空き時間に再読した「古典もの」の抜き書きを集めてみた。まずは福沢諭吉。有名なあの一文、「天は人の上に人を造らず人の下に人を造らずと言えり」が象徴する啓蒙主義的言説に少々飽きてはいるが、やっぱり随所でいいことを書いている。
人の見識品行はただ聞見の博きのみにて高尚なるべきに非ず。万巻の書を読み天下の人に交わりなお一己の定見なき者あり。(『学問のすゝめ』)
(見聞を広めるだけで人は立派にならない、読書に勤しんでも著名人と付き合っても自分の意見が持てない者がいる)

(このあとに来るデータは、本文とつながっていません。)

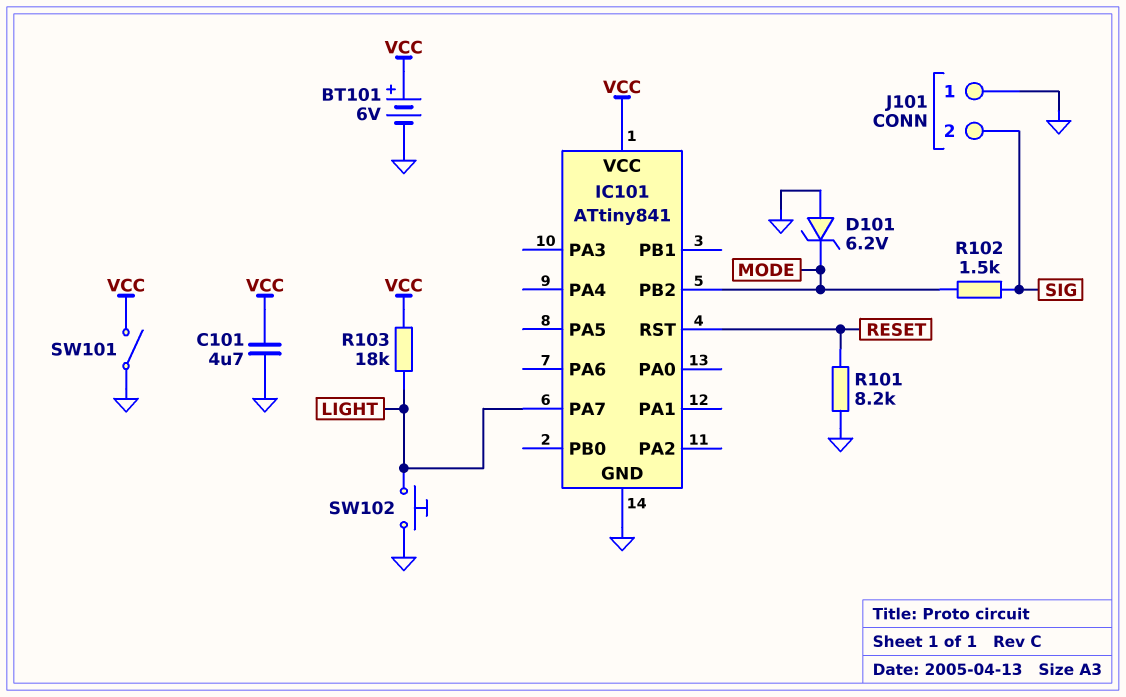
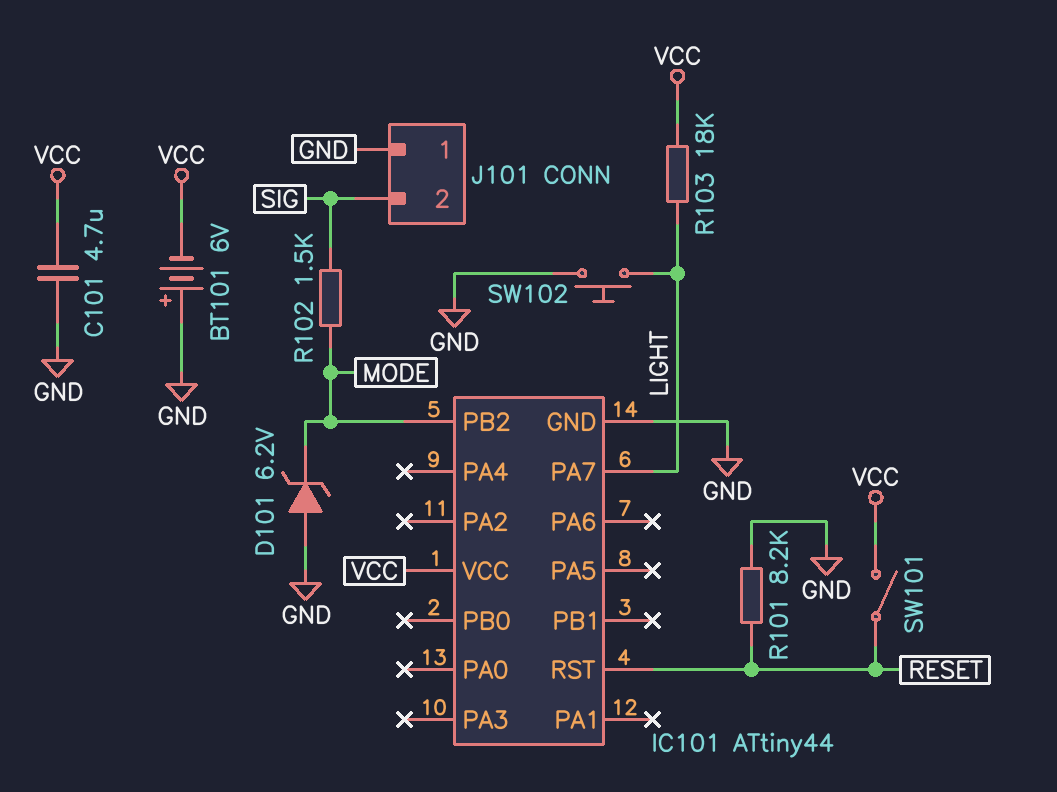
BT101: 6V (plus VCC, minus GND) -> 6V (plus GND, minus VCC)
IC101: ATtiny841 -> ATtiny44
SW101: switch (GND, VCC) -> switch (RESET, VCC)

昔からのやり方に固守する儒者や洋学者にもこの類が多いと言う。読書はしないよりもする方がいいし、抜き書きもしないよりはする方がいいと思うが、効能の過信には気をつけたい。
「学問」つながりで、17世紀イタリアの哲学者、ジャンバッティスタ・ヴィ―コからの青少年教育に関する抜き書き。
記憶力は、想像力とたとえ同じでなくとも、確実にほとんど同じであり、他に何ら知性の能力の点で秀でていない少年においては熱心に教育される必要がある。(『学問の方法』)
近年、わが国の教育は記憶させることに偏重している、思考力にもっと力を入れるべきだと批判されてきた。ぼくもその主張に与した一人である。しかし、最近では、何が好きで何に適性があるかもわからない少年期は記憶力優先でいいような気がしている。青年になってどの方向に進むにしても、記憶力――ひいてはヴィ―コ言うところの想像力――が役に立たないはずがないからである。
吉田兼好に対しては立ち位置の取り方が難しい。ある段の話には四の五の言わずに共感するが、別の段には不快感を覚えることもある。あるいは、二律背反的な解釈の余地がある段も少なくない。たとえば次の一節。
筆を取れば物書かれ、楽器をとれば音を立てむと思ふ。盃をとれば酒を思ひ、賽をとれば攤打たむことを思ふ。心は必ず事に触れて来る。仮にも不善の戯をなすべからず。事理もとより二つならず。外相もしそむかざれば内證必ず熟す。(『徒然草』第一五七段)
(筆を手にすると書きたい、楽器を手にすると奏でてみたいと思う。さかずきを手にして酒を思い、サイコロに触れると博打をしたくなる。物に触れるから心が動く。だからよろしくない遊びに手を出してはいけない。現れることとあるべきことは別のことではない。外に出てくることが道理に合っているなら、悟りはきっと熟してくる)
こんなふうに言われると、つい「なるほど」と感心させられる。しかし、思いついたことを記そうとしてペンを取り、一曲奏でようと思ってギターを弾くという、動機から行為へという流れもよくあるはず。ところで、酒とギャンブルを書や音楽と同列には語れない。酒飲みは何かにかこつけて飲むだろうし、金を持てば飲み、金がなければ金を借りてでも飲む。ギャンブル好きも同じ。どんな対象でも賭けの対象にする。そして、金を持てば賭け、金がなくなれば金を借りて賭ける。ギャンブル好きはサイコロがなくても馬が走らなくても困らない。とにかく賭博するのである。